What do your DeTOX and BRUEL projects propose in terms of fighting against video and audio deepfakes?

N. O.: The DeTOX project is carried out in partnership with Eurecom (an engineering school and digital sciences research center.) Instead of trying to develop a universal solution that is too complex to implement and ultumately unreliable, our goal is to offer a personalized response to attacks for deepfake detection for targeted famous people.

The BRUEL project, carried out in collaboration with the Avignon computer laboratory, Eurecom, the Atomic Energy Commission and the national judicial police center, is interested in the detection of audio deepfakes. It explores the possibilities of combining manipulation detection with speaker authentication.

Furthermore, we are trying to define a grid allowing attacks to be staggered according to their complexity of implementation (such as expertise, material and logistical resources). This makes it possible, for example, to distinguish an attack carried out by an individual without particular expertise, with freely accessible and easily usable means, from attacks carried out by States requiring strong expertise and substantial resources. We then want to evaluate the reliability of the detection algorithms depending on the level of attack.

What are your projections for the evolution of deepfake technology in the coming years?

N. O.: If proposals are made to block deepfakes at the source, from the moment they are captured, by creating a sort of seal of authenticity, the main response is, in my opinion, not technological: a broad education campaign on the risks of digital must be considered.

Faced with the massive surge of false information on our social networks, their speed of propagation and their ever-increasing realism, any data mediated by digital technology must be subject to caution and the exercise of systematic doubt. We must learn to verify information, for example by cross-checking it with other sources.

Nicolas Obin

Associate professor at the Faculty of Science and Engineering at Sorbonne University and researcher in the Analysis and Synthesis of Sounds team in the Music and Sound Sciences and Technologies laboratory (co-supervised by Ircam, CNRS, Sorbonne University, Ministry of Culture), Nicolas Obin is particularly interested in communication between humans, animals, and robots, particularly vocal communications, and in the modeling of human behavior. He specializes in generative modeling of sound signals and in particular for the simulation of complex human productions (singing, speech, music) with various applications in the synthesis and transformation of speech, such as vocal assistants, animation of virtual agents, humanoid robotics and deepfakes.

Responsible for the Intelligent Systems Engineering (ISI) master's degree and co-responsible for the "Deep Learning through practice" professional training program, he teaches digital audio signal processing, deep learning, and biometrics.
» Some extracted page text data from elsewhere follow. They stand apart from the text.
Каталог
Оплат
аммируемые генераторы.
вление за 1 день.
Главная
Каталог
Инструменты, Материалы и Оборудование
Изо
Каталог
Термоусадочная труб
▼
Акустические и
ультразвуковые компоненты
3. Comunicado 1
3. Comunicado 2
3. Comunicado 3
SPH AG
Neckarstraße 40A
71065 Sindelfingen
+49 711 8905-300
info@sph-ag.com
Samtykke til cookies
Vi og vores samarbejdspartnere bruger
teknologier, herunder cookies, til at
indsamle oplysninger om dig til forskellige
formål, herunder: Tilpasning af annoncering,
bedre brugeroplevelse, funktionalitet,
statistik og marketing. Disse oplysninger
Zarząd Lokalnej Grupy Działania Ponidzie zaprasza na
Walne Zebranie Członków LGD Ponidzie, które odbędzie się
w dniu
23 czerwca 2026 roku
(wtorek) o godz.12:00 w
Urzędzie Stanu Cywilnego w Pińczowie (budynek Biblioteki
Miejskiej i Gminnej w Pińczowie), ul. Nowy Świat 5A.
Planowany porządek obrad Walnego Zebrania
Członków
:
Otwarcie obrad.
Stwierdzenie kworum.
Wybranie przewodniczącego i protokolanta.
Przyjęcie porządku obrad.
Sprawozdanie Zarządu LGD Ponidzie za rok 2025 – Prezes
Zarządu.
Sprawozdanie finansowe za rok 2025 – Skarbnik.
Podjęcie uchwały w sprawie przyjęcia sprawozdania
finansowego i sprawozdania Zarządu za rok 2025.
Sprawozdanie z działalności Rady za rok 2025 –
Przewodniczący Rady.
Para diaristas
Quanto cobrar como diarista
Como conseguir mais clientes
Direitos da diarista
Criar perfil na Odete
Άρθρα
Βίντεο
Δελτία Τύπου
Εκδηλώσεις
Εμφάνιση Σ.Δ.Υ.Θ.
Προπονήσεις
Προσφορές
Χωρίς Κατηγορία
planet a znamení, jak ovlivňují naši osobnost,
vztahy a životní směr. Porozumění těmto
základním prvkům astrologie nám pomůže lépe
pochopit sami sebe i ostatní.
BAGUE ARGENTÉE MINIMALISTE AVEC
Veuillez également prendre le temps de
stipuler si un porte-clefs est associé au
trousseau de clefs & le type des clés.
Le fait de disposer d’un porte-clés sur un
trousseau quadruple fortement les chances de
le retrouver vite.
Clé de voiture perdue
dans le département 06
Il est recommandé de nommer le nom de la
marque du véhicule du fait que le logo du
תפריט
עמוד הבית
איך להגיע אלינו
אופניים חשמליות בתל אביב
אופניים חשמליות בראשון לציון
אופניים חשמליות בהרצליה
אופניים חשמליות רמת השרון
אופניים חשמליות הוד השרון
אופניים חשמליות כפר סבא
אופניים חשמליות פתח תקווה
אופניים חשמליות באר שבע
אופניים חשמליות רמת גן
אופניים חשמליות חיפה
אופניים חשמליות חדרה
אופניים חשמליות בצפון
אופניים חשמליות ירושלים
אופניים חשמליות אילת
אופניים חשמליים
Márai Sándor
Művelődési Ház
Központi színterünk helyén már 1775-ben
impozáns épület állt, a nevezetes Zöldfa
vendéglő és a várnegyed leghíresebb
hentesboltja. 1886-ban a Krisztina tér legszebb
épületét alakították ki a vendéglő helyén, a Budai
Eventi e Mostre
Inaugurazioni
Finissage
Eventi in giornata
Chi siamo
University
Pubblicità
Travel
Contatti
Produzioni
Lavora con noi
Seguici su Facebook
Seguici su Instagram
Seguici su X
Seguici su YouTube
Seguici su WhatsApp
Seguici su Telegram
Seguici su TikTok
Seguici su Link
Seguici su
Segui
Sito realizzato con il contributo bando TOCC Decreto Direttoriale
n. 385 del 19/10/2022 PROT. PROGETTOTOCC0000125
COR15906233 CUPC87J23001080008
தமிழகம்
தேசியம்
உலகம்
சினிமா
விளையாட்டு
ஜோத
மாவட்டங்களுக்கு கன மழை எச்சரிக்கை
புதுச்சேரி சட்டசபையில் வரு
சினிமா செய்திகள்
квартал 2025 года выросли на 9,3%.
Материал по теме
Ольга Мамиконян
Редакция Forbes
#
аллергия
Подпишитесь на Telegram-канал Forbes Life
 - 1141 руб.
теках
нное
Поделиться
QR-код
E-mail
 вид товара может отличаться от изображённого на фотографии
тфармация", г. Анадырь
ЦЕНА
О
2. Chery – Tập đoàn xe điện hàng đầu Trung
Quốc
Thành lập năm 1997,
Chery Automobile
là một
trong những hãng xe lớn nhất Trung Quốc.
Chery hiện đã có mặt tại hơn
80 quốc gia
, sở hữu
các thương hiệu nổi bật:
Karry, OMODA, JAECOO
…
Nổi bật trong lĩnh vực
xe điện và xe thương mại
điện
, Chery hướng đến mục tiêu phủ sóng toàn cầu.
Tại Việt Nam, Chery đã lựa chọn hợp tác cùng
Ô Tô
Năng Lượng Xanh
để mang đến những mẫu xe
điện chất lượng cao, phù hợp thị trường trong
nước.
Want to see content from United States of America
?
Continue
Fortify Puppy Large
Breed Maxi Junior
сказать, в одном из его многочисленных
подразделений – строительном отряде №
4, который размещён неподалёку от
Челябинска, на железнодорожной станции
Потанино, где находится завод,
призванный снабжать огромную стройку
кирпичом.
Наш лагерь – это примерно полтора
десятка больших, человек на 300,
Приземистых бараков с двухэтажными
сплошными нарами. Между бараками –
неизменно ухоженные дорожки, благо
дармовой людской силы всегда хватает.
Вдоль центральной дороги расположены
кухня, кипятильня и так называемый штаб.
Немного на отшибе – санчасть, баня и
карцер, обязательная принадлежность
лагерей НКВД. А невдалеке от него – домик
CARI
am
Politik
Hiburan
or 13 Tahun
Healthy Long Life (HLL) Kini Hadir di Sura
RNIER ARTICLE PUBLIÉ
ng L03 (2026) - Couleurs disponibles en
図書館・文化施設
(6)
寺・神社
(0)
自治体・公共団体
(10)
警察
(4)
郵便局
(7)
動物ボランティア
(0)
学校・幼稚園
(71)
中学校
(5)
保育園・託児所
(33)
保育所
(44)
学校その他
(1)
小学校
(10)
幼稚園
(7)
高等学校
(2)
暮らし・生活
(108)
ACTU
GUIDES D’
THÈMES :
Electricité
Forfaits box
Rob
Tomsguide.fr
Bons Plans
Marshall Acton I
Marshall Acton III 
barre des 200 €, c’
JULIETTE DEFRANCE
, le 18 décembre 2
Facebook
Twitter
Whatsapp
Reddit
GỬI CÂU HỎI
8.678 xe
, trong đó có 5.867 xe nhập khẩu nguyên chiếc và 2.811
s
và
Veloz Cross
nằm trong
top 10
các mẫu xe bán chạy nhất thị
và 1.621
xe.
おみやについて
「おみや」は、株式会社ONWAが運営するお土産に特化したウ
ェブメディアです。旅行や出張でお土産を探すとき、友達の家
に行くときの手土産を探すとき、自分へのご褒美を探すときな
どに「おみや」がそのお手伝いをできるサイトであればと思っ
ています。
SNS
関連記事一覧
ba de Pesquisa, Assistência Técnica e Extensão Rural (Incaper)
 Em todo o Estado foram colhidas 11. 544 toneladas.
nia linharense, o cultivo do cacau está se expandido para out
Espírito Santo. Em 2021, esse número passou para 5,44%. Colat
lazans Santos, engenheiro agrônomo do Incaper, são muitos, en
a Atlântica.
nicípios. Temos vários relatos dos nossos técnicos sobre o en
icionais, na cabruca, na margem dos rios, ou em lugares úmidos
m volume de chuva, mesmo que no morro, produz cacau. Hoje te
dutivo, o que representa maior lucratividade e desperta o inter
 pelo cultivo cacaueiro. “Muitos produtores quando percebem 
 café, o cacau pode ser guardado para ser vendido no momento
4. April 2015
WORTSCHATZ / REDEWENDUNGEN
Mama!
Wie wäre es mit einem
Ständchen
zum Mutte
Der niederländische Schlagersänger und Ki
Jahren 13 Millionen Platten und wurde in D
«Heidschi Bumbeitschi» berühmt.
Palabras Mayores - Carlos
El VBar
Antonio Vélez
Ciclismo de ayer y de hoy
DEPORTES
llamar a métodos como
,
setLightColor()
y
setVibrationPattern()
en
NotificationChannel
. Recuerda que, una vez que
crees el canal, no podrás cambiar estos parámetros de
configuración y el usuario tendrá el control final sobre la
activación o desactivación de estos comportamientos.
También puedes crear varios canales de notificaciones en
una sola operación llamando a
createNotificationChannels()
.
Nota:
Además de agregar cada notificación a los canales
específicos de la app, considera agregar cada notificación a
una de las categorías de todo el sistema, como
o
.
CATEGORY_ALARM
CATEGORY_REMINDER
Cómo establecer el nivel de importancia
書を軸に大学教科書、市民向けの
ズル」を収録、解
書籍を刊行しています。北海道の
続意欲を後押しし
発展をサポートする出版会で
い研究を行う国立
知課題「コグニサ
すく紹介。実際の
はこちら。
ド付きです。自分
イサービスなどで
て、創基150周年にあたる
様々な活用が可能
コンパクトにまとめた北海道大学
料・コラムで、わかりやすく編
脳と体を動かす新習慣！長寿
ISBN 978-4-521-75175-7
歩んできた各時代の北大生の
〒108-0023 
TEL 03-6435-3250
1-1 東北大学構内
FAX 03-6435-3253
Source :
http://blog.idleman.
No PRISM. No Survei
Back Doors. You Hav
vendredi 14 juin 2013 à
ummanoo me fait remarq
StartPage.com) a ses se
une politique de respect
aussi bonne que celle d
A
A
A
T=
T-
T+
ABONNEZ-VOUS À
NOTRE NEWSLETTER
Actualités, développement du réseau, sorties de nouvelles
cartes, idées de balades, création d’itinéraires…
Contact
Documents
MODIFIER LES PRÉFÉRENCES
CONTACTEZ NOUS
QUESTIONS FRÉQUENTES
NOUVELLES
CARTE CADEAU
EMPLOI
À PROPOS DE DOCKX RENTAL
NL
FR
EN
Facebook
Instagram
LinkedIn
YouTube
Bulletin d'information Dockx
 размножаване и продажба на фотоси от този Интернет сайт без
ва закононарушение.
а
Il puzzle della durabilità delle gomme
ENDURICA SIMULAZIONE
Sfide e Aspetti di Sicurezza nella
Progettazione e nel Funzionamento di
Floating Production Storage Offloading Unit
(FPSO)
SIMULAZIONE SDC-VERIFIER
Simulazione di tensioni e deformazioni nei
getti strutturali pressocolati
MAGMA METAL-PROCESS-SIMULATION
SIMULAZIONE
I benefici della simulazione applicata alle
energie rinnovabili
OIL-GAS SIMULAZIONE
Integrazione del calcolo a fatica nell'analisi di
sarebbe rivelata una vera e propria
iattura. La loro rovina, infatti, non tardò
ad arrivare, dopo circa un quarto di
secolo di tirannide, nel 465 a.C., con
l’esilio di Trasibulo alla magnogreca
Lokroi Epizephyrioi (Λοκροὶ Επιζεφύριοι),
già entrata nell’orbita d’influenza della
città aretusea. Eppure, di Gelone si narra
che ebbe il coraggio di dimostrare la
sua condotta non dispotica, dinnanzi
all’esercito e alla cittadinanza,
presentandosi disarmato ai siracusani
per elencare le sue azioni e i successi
In 2020, he founded DeepVoice, a Parisian event centered on voice technologies and artificial intelligence; in 2021, SophIA, the Sorbonne University student association for Artificial Intelligence in collaboration with SCAI, and, in 2022, "Fast-Forward," informal and experimental meetings science and technology and sound design in cinema which brings together the community of cinema sound designers to imagine the sound practices of the future.

Involved in the promotion of digital sciences and technologies for the arts, culture and heritage, he has collaborated with musicians and artists such as Eric Rohmer, Philippe Parreno, Roman Polansky, Leos Carax, George Aperghis and Alexander Schubert.